**EXERCISE REQUIREMENTS:**
In the patch description, which value does bpf_tcp_ingress fail to update?

**PAGE TEXT:**
-------
Zijian Zhang Oct. 17, 2024, 12:57 a.m. UTC
From: Zijian Zhang <zijianzhang@bytedance.com>

Although we sk_rmem_schedule and add sk_msg to the ingress_msg of sk_redir
in bpf_tcp_ingress, we do not update sk_rmem_alloc. As a result, except
for the global memory limit, the rmem of sk_redir is nearly unlimited.

Thus, add sk_rmem_alloc related logic to limit the recv buffer.

Signed-off-by: Zijian Zhang <zijianzhang@bytedance.com>
---
 include/linux/skmsg.h | 11 ++++++++---
 net/core/skmsg.c      |  6 +++++-
 net/ipv4/tcp_bpf.c    |  4 +++-
 3 files changed, 16 insertions(+), 5 deletions(-)

Comments

Cong Wang Nov. 8, 2024, 4:04 a.m. UTC | #1
On Thu, Oct 17, 2024 at 12:57:42AM +0000, zijianzhang@bytedance.com wrote:
> From: Zijian Zhang <zijianzhang@bytedance.com>
> 
> Although we sk_rmem_schedule and add sk_msg to the ingress_msg of sk_redir
> in bpf_tcp_ingress, we do not update sk_rmem_alloc. As a result, except
> for the global memory limit, the rmem of sk_redir is nearly unlimited.
> 
> Thus, add sk_rmem_alloc related logic to limit the recv buffer.
> 
> Signed-off-by: Zijian Zhang <zijianzhang@bytedance.com>
> ---
>  include/linux/skmsg.h | 11 ++++++++---
>  net/core/skmsg.c      |  6 +++++-
>  net/ipv4/tcp_bpf.c    |  4 +++-
>  3 files changed, 16 insertions(+), 5 deletions(-)
-------
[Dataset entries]
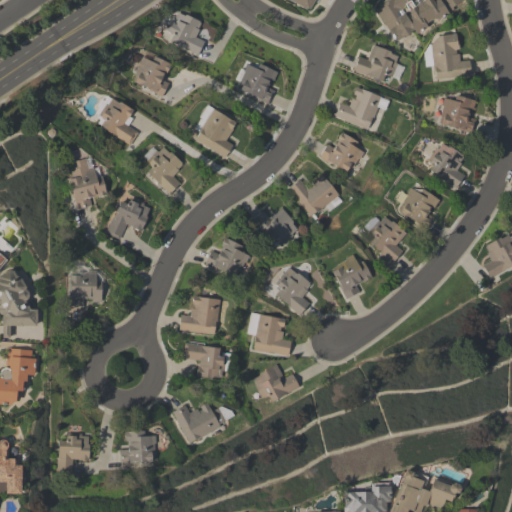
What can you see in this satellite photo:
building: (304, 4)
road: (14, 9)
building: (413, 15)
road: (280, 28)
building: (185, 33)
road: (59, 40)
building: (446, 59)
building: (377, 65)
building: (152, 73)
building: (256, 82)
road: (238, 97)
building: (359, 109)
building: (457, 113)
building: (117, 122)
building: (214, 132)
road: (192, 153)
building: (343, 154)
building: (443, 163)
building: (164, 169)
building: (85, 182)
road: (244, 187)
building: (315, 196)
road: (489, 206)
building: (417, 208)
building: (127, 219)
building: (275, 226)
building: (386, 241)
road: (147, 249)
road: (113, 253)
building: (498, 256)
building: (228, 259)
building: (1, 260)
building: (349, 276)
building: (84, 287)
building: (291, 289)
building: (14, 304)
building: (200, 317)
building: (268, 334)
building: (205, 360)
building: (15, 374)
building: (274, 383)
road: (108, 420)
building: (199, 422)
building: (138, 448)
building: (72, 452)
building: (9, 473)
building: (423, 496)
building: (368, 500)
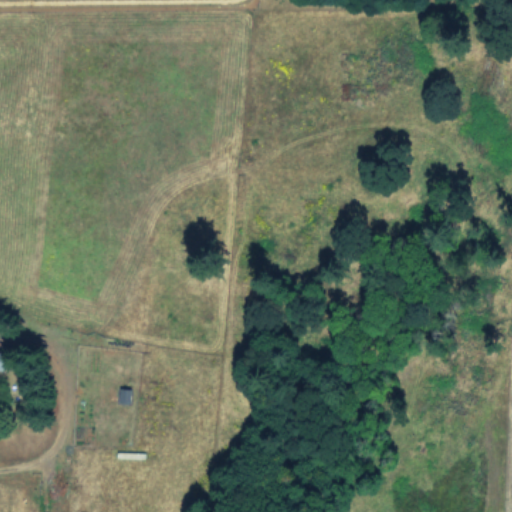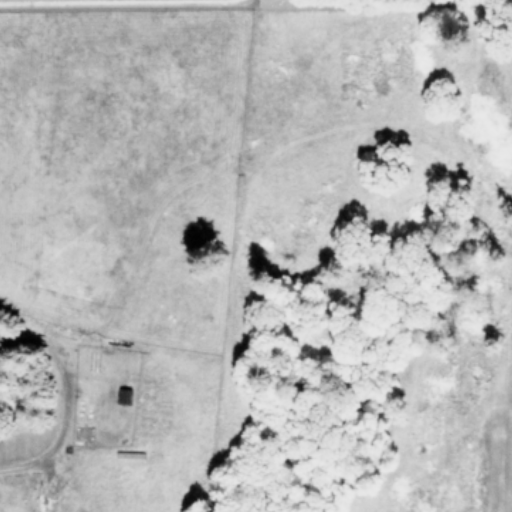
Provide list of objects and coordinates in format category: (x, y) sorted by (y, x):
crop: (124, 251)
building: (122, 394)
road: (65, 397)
-------
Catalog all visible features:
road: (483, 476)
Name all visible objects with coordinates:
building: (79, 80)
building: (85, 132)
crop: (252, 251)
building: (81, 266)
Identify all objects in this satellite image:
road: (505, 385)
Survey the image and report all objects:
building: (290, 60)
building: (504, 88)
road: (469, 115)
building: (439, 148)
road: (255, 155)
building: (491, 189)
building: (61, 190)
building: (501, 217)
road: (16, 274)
-------
**WRITTEN REPLY:**
sk_rmem_alloc